Las Vegas Sun

April 20, 2024

Contractors make another bid for Fontainebleau

Fontainebleau Resort

Justin M. Bowen

Fontainebleau Resort on the north end of the Las Vegas Strip is shown under construction.

Fontainebleau Resort

The Fontainebleau, construction stopped, is seen dark along the Strip. Launch slideshow »

Contractors owed hundreds of millions of dollars for work on the Las Vegas Fontainebleau casino-resort moved again Wednesday for the right to take over the project by making a bid for what they're owed, known as a credit bid.

Their attorneys filed a motion for credit bidding in Miami's bankruptcy court the same day that Judge A. Jay Cristol signed paperwork approving investor Carl Icahn as Fontainebleau's stalking horse bidder.

Court records Wednesday showed Icahn bid $105 million in cash and agreed to provide $51.2 million in financing for a total bid of $156.2 million -- up slightly from the $156 million discussed during a Monday hearing in which his company, Icahn Nevada Gaming Acquisition LLC, outbid Penn National Gaming to be the stalking horse.

The stalking horse bid is now the amount that must be topped should other bidders pursue the project. Cristol set a Jan. 15 deadline for bids for the project and for objections to the proposed sale; and a Jan. 27 hearing to consider approval of the sale to the high bidder.

During Monday's hearing, an effort by construction giant Tutor Perini Corp. -- builder of CityCenter and other hotel-casino projects -- to provide financing for Fontainebleau was rejected because at that time Cristol declined to confirm the extent of the contractor liens.

A Tutor Perini subsidiary is one of the Fontainebleau contractors.
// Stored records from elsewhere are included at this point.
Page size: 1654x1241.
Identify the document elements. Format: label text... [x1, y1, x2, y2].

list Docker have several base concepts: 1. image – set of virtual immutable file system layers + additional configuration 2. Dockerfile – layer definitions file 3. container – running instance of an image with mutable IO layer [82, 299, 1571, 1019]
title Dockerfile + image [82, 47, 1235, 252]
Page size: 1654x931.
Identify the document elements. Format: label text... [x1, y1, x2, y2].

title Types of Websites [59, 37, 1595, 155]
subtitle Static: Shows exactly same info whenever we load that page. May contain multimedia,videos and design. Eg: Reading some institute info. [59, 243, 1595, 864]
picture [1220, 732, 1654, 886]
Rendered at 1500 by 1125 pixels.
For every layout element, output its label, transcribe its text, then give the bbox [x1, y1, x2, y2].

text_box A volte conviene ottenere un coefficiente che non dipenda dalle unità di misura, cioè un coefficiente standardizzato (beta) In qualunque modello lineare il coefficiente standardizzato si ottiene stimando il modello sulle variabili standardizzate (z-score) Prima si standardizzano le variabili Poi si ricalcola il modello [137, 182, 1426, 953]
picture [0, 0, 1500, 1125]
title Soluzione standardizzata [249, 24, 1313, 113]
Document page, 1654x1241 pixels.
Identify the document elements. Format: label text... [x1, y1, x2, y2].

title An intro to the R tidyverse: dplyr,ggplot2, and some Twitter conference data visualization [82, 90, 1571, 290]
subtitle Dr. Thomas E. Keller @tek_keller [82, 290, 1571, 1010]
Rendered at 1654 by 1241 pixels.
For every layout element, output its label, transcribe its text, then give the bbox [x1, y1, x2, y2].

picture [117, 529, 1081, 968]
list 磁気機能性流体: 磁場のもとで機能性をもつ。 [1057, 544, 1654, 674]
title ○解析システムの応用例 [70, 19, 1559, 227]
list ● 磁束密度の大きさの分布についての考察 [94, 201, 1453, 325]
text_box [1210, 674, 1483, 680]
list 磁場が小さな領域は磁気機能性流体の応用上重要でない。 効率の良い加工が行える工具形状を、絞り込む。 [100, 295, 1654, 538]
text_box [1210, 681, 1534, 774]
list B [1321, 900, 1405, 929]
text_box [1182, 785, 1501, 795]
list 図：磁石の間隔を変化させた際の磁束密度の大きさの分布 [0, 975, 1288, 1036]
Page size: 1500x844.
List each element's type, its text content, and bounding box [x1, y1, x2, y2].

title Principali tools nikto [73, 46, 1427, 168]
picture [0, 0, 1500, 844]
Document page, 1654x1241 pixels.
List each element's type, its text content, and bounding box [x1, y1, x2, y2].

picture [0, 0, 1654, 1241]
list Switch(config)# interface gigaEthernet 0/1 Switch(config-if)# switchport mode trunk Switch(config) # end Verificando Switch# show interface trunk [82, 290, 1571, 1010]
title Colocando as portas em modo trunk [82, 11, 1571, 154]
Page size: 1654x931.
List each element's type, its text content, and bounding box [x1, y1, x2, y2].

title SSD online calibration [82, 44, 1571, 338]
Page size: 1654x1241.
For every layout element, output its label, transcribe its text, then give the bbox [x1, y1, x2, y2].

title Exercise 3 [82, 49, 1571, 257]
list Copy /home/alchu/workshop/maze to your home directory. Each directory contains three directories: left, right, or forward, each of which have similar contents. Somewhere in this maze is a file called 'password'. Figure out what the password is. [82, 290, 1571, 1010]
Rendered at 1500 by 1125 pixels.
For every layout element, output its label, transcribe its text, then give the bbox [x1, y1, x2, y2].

"The debtor-in-possession financing offered to the debtors by Tutor Perini Corp. on the morning of the interim hearing was not on terms more favorable than those contained in the (Icahn loan) documents because, among other reasons, the former included a condition precedent that the court enter an order determining that the liens of the statutory lienholders are in a first priority position and that the statutory lienholders are holders of a credit bid of not less than $225 million that is a qualifying bid under the bid procedures adopted by the court in connection with the sale,'' Cristol's order approving the Icahn loan said Friday.

A hearing was set for Wednesday, Dec. 2, on the latest motion by the subcontractors, who claim to be owed $467.6 million and assert Fontainebleau's own records confirm their liens total at least $273 million. They're again asking Cristol to confirm the extent of their liens.

"A purchase of assets via a credit bid is the equivalent of a cash purchase," the contractors' attorneys argued in court papers.

They noted Jeff Truitt, the examiner in the Fontainebleau case, testified Monday that he preferred a "reasonable and practical credit bidding mechanism'' be part of the sale process, that "credit bidding would foster rather than hinder the sale process'' and that Icahn was not opposed to such a process.

The contractors have asserted their liens have priority over lenders' liens and several of the contractors have been working to find partners or financing to buy and complete the resort.

Besides the losses faced by contractors, lenders and bondholders owed $1.675 billion face huge losses on the project. In addition, it's estimated that whoever buys the 3,800-room Fontainebleau will have to spend $1 billion to $1.5 billion to complete the resort.

With work said to be 70 percent complete, work was halted on Fontainebleau this summer after banks led by Bank of America cut off funding due to cost overruns and other problems. Fontainebleau has so far been unsuccessful in its lawsuit against the banks over their decision to stop lending for the resort.